Dispatch

Government vows to pull Facebook advertising in latest battle with Big Tech over online news

Heritage Minister Pablo Rodriguez speaks to media in Ottawa on June 14, 2023. Sean Kilpatrick/The Canadian Press.

  • The Canadian government will suspend all advertising on Facebook and Instagram after the company blocked Canadian news sites from its platforms.
  • Rodriguez said the government has had productive conversations with Google and that the company’s concerns will be alleviated by the regulations that would come with the bill’s implementation.
  • Meta has long promised that it would block Canadian news from Facebook if Bill C-18 passed and acted swiftly last month once the legislation made it through the Canadian Parliament.

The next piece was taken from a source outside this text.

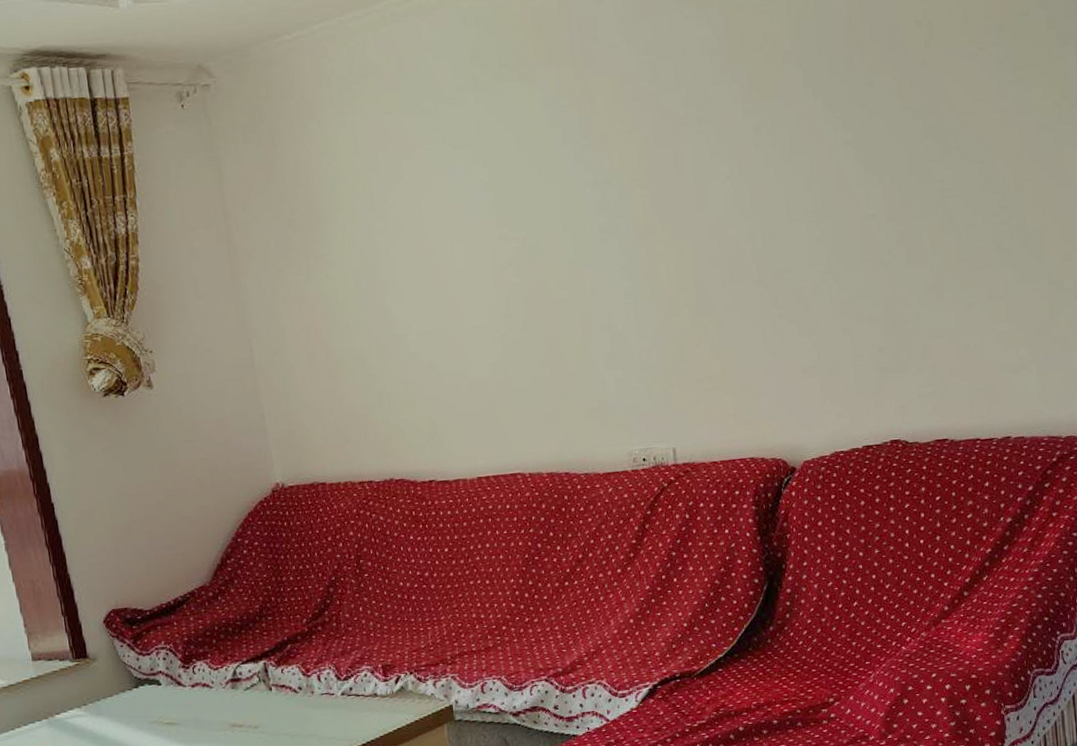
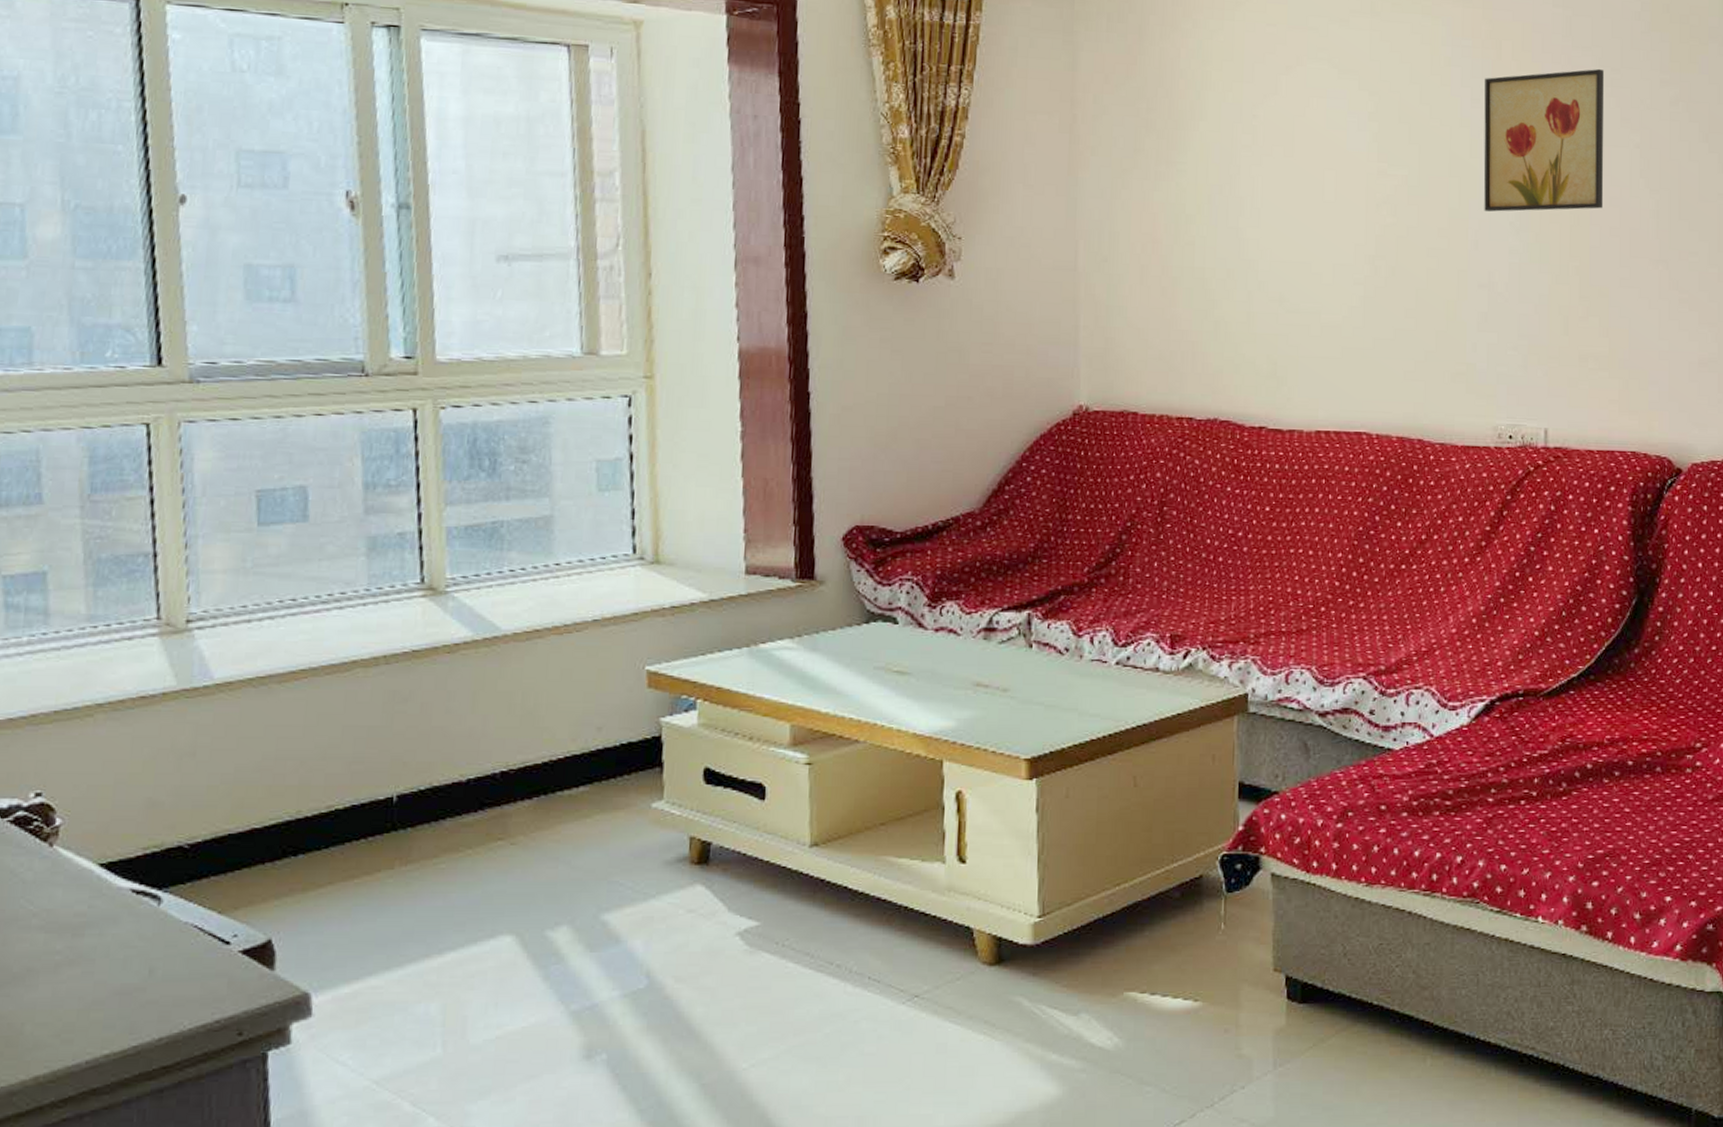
wall art: none [584,108,703,259] -> present [1483,68,1605,212]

The Canadian government will suspend all advertising on Facebook and Instagram, Heritage Minister Pablo Rodriguez announced on Tuesday.

This decision was made in response to what he called Meta’s “unreasonable” and “irresponsible” choice of pulling Canadian news from its platforms in the wake of the government’s recently passed online news legislation, he said.

Rodriguez did say, however, that the government has had productive conversations with Google, which has also vowed to block Canadian news when the bill comes into effect in six months. Rodriguez claimed that the company’s concerns will be alleviated by the regulations that would come with the bill’s implementation.

“We’re calling on both platforms to stay at the table, work through the regulatory process with us, and contribute their fair share and keep news on their platforms,” said Rodriguez.

Meta has long promised that it would block Canadian news from Facebook if Bill C-18 passed and acted swiftly last month once the legislation made it through the Canadian Parliament.

In an exclusive interview with The Hub in April, Kevin Chan, the global policy campaign strategies director at Meta, said the legislation imposed a potentially unlimited liability on Meta, by charging the company for links to news stories posted by users on the platform.

“You’re basically putting a toll booth in front of every link for a news article,” said Chan. “And so if we’re up against a rock and a hard place then we’re going to have to get out of the market.”

Rodriguez argued that because Meta and Google are soaking up 80 percent of all online advertising revenue in Canada in 2022, some of it should be shared with Canadian news outlets that are suffering shortfalls.

Joining Rodriguez in the joint-press conference were MPs from the Bloc Quebecois and the NDP, representing, as Rodriguez put it, “two-thirds of all the MPs in the house to stand up for a free, independent, nonpartisan, fact-based and thriving press.” 

“The reality is the web giants need to respect Canadian law, they need to respect Canadian democracy, and that is the profound message that we are sending today to Meta and Google,” said NDP MP Peter Julian.

Bloc Quebecois MP Martin Champoux brushed off criticism regarding the public reception of the Online News Act arguing that “two-thirds of MPs and two-thirds of senators voted in favour of the bill.”

It was “the right thing to do and it’s what Canadians want,” he said.